Глеб выкрикнул это радостно и довольно громко, Рената спрятала лицо в руки, голову в плечи и вся вжалась в стол.
— О, господи, да.
— Я не помню даже, кто в итоге снялся. Помню ноги в чулках… — задумчиво посмотрел в потолок — я вас не помню тогда. Вы уже такая были?
— Какая?
— Такая.
Глеб опрокинул голову на плечо, покачал ей, охнул, спрятал лицо в руки, и это было похоже настолько, что даже необидно. Рената рассмеялась. «Интересно: разговаривает то на субтоне, то жестким скрипучим голосом, переключает их то и дело специально. А смеется, Боже! Такой смех одинаково хорошо бы звучал и из сумасшедшего дома, и из публичного! Но как искренне, чёрт. Надо её ещё посмешить… Ну посмейся! Ну пожалуйста, ещё-ещё!»

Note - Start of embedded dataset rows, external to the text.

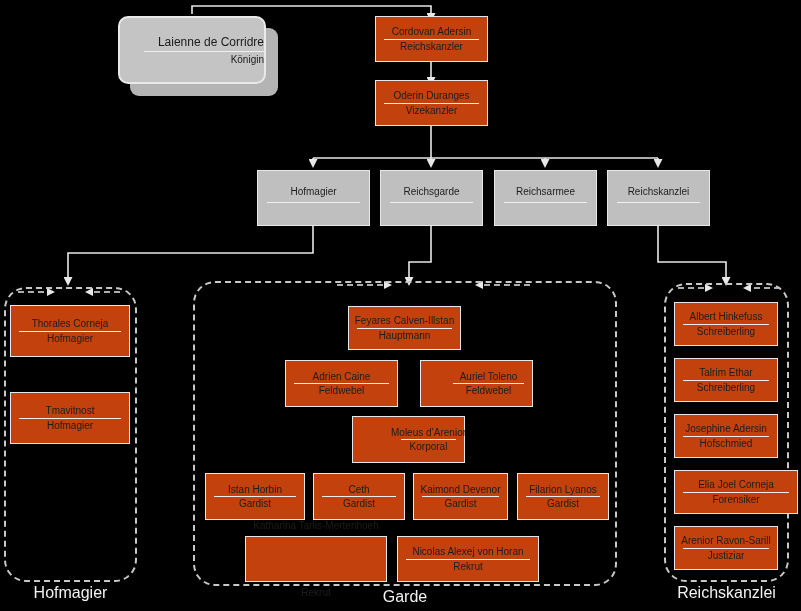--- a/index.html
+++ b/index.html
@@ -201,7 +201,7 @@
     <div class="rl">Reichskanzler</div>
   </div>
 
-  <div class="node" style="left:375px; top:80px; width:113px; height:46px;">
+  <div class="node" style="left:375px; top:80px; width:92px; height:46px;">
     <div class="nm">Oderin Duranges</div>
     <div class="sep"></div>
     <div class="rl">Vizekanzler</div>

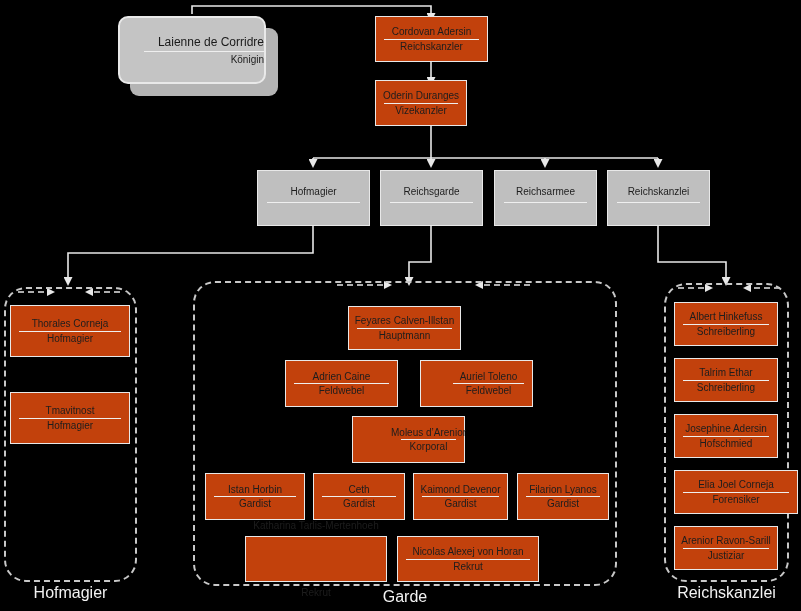--- a/index.html
+++ b/index.html
@@ -333,7 +333,7 @@
   </div>
 
   <div class="node" style="left:674px; top:526px; width:104px; height:44px;">
-    <div class="nm">Arenior Ravon-Sarill</div>
+    <div class="nm">Nicolas Ravon-Sarill</div>
     <div class="sep"></div>
     <div class="rl">Justiziar</div>
   </div>

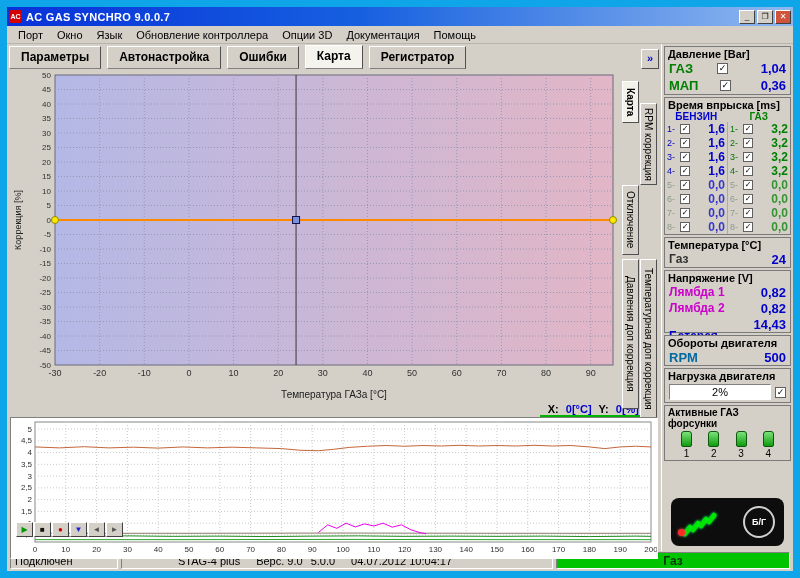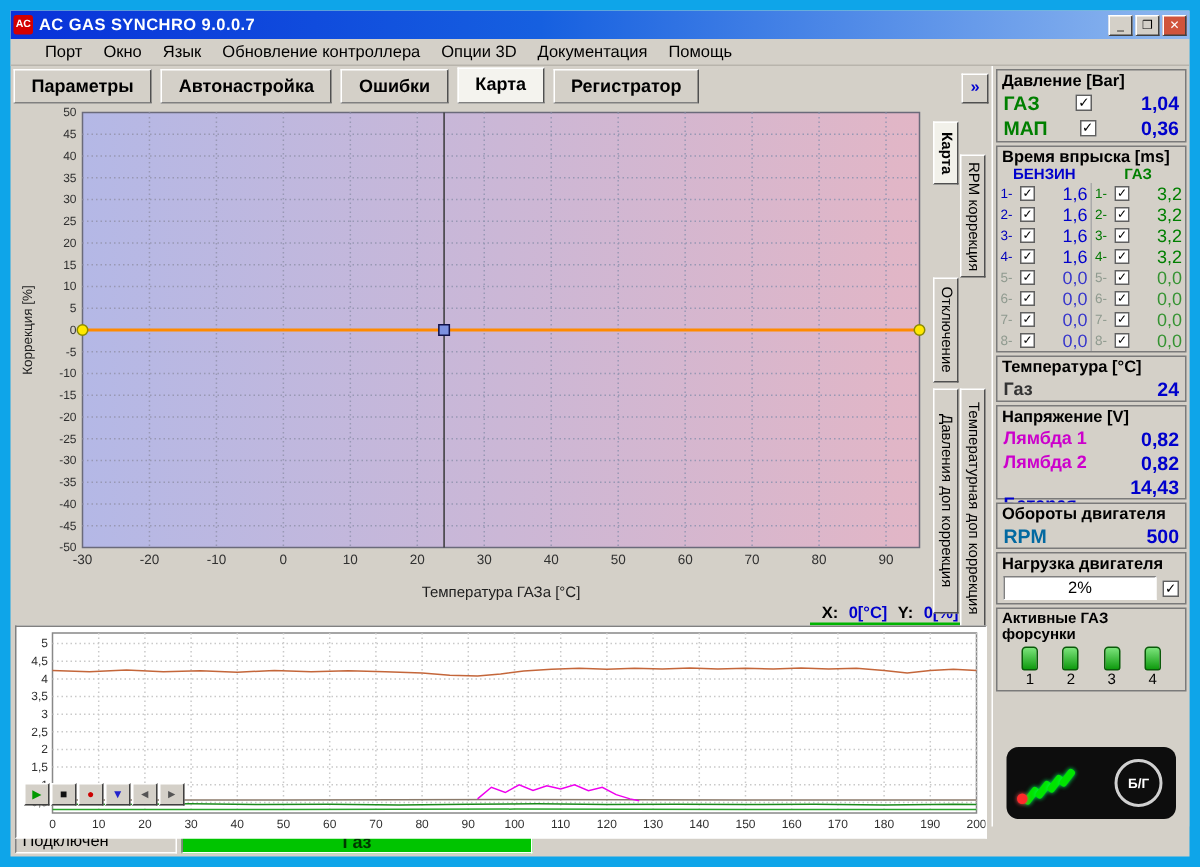--- a/index.html
+++ b/index.html
@@ -17,7 +17,7 @@
           font-size:8px; line-height:11px; text-align:center; color:#000; }
   .wbtn.close { background:#d0543c; color:#fff; }
   
-  .menubar { height:18px; background:#d4d0c8; display:flex; align-items:center; padding:0 16px;
+  .menubar { height:18px; background:#d4d0c8; display:flex; align-items:center; padding:0 4px;
              font-size:11px; border-bottom:1px solid #b8b4ac; flex:none; }
   .menu-item { padding:2px 7px; }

Рената отдышалась, вытерла слезу.
— Да я всегда такая была.
— Ой?
— Ой. А вы зря свою эту не эксплуатируете… Манерность. Я даже не знала, какой вы.
«Это что, кокетство? Она со мной кокетничает?»
— Эге! Манерность и неврозы, что ещё нужно рок-супер-стару? Ладно-ладно. А я думал чего-то, что вы сами себя изобрели такой, чтобы ей доказать.
— Кому?
Глеб осмотрел помещение, белых кроликов с часами, карты.
— Алисе.
Рената замерла.
«Попал».
— Простите, я зря. А мне очень понравилось, как в «Мне не больно» вы сыграли. Мне мелодрамы не очень, а этот как весна после второго «Брата».
— А «Брата» не любите?
— Второго? Нет, конечно.
— А там же ваша песня эта…
— Да, дурак, чего теперь.
— Почему не любите?
— Да потому что нельзя ничего с фигой в кармане делать! Вот первый фильм, да? Развалившийся город такой сказочный, в том смысле, что постоянно герой встречает каких-то помощников, попадает в другие измерения, да? Былина наоборот. И трагедия была, и сила, и всё так… А во второй части Данила что? Проклятый богатырь? Ага, щас. Ходит, стреляет и ржёт. Не улыбаааается, ржёт! Комикс-не комикс, нельзя было это снимать. Кураж-бабло, короче.
— Как вы быстро загораетесь! Гаснете тоже быстро?
«Опять кокетство? Если бы ты знала, я вообще не гасну».
— Ну что вы, Глеб? У вас, как датчик на лице, когда вы обижаетесь, так видно. Ну мне это, кстати говоря, понравилось. И именно к вам я обратилась, потому что вы и её не бесите что ли. Она так с сочувствием смотрит на то, что вы с собой сделали. При её-то перфекционизме, ожиданиях от других, это поразительно. Да вы не обижайтесь, я уважаю выбор.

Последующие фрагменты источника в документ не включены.